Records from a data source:
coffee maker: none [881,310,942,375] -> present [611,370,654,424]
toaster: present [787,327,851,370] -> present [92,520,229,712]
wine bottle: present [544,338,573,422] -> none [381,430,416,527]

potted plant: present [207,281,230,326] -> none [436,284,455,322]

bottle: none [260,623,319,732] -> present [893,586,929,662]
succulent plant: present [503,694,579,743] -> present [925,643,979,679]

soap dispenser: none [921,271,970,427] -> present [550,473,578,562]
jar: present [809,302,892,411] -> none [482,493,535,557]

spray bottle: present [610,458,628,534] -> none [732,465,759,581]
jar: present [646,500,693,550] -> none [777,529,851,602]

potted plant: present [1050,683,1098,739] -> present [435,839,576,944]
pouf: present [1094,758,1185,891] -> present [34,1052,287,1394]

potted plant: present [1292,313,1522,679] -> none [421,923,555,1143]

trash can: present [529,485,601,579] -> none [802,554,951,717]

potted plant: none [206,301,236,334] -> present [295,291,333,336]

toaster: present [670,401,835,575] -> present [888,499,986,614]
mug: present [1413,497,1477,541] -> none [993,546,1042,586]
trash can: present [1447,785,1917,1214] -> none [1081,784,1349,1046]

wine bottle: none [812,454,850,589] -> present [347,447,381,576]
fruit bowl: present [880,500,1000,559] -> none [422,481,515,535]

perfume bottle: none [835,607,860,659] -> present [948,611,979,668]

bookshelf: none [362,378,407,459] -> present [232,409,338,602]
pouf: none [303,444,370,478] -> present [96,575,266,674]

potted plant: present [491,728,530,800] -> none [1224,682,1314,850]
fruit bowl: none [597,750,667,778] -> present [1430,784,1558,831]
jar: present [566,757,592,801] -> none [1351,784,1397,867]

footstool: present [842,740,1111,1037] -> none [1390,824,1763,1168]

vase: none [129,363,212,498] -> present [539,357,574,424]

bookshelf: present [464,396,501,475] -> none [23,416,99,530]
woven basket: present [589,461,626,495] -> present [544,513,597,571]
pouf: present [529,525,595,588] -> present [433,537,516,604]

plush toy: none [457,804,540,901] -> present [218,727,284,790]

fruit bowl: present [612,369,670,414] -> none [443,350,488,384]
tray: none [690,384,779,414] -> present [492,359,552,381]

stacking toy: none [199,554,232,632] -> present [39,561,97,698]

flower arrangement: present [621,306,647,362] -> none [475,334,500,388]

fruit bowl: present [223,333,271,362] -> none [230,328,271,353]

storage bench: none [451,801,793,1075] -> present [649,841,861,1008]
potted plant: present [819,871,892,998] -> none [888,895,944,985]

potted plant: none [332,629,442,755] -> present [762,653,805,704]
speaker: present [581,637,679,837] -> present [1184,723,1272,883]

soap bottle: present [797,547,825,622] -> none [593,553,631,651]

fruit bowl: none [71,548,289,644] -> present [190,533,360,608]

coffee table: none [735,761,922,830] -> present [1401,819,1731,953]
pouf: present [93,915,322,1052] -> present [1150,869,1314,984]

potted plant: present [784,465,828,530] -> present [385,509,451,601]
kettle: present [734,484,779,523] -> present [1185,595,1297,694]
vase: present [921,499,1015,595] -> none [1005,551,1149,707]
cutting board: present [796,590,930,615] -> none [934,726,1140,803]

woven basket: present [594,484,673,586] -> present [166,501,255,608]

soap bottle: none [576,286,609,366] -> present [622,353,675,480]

Exercise requirements -
Restate the entries above, keeping every word intact.

Result for this exercise -
coffee maker: none [881,310,942,375] -> present [611,370,654,424]
toaster: present [787,327,851,370] -> present [92,520,229,712]
wine bottle: present [544,338,573,422] -> none [381,430,416,527]

potted plant: present [207,281,230,326] -> none [436,284,455,322]

bottle: none [260,623,319,732] -> present [893,586,929,662]
succulent plant: present [503,694,579,743] -> present [925,643,979,679]

soap dispenser: none [921,271,970,427] -> present [550,473,578,562]
jar: present [809,302,892,411] -> none [482,493,535,557]

spray bottle: present [610,458,628,534] -> none [732,465,759,581]
jar: present [646,500,693,550] -> none [777,529,851,602]

potted plant: present [1050,683,1098,739] -> present [435,839,576,944]
pouf: present [1094,758,1185,891] -> present [34,1052,287,1394]

potted plant: present [1292,313,1522,679] -> none [421,923,555,1143]

trash can: present [529,485,601,579] -> none [802,554,951,717]

potted plant: none [206,301,236,334] -> present [295,291,333,336]

toaster: present [670,401,835,575] -> present [888,499,986,614]
mug: present [1413,497,1477,541] -> none [993,546,1042,586]
trash can: present [1447,785,1917,1214] -> none [1081,784,1349,1046]

wine bottle: none [812,454,850,589] -> present [347,447,381,576]
fruit bowl: present [880,500,1000,559] -> none [422,481,515,535]

perfume bottle: none [835,607,860,659] -> present [948,611,979,668]

bookshelf: none [362,378,407,459] -> present [232,409,338,602]
pouf: none [303,444,370,478] -> present [96,575,266,674]

potted plant: present [491,728,530,800] -> none [1224,682,1314,850]
fruit bowl: none [597,750,667,778] -> present [1430,784,1558,831]
jar: present [566,757,592,801] -> none [1351,784,1397,867]

footstool: present [842,740,1111,1037] -> none [1390,824,1763,1168]

vase: none [129,363,212,498] -> present [539,357,574,424]

bookshelf: present [464,396,501,475] -> none [23,416,99,530]
woven basket: present [589,461,626,495] -> present [544,513,597,571]
pouf: present [529,525,595,588] -> present [433,537,516,604]

plush toy: none [457,804,540,901] -> present [218,727,284,790]

fruit bowl: present [612,369,670,414] -> none [443,350,488,384]
tray: none [690,384,779,414] -> present [492,359,552,381]

stacking toy: none [199,554,232,632] -> present [39,561,97,698]

flower arrangement: present [621,306,647,362] -> none [475,334,500,388]

fruit bowl: present [223,333,271,362] -> none [230,328,271,353]

storage bench: none [451,801,793,1075] -> present [649,841,861,1008]
potted plant: present [819,871,892,998] -> none [888,895,944,985]

potted plant: none [332,629,442,755] -> present [762,653,805,704]
speaker: present [581,637,679,837] -> present [1184,723,1272,883]

soap bottle: present [797,547,825,622] -> none [593,553,631,651]

fruit bowl: none [71,548,289,644] -> present [190,533,360,608]

coffee table: none [735,761,922,830] -> present [1401,819,1731,953]
pouf: present [93,915,322,1052] -> present [1150,869,1314,984]

potted plant: present [784,465,828,530] -> present [385,509,451,601]
kettle: present [734,484,779,523] -> present [1185,595,1297,694]
vase: present [921,499,1015,595] -> none [1005,551,1149,707]
cutting board: present [796,590,930,615] -> none [934,726,1140,803]

woven basket: present [594,484,673,586] -> present [166,501,255,608]

soap bottle: none [576,286,609,366] -> present [622,353,675,480]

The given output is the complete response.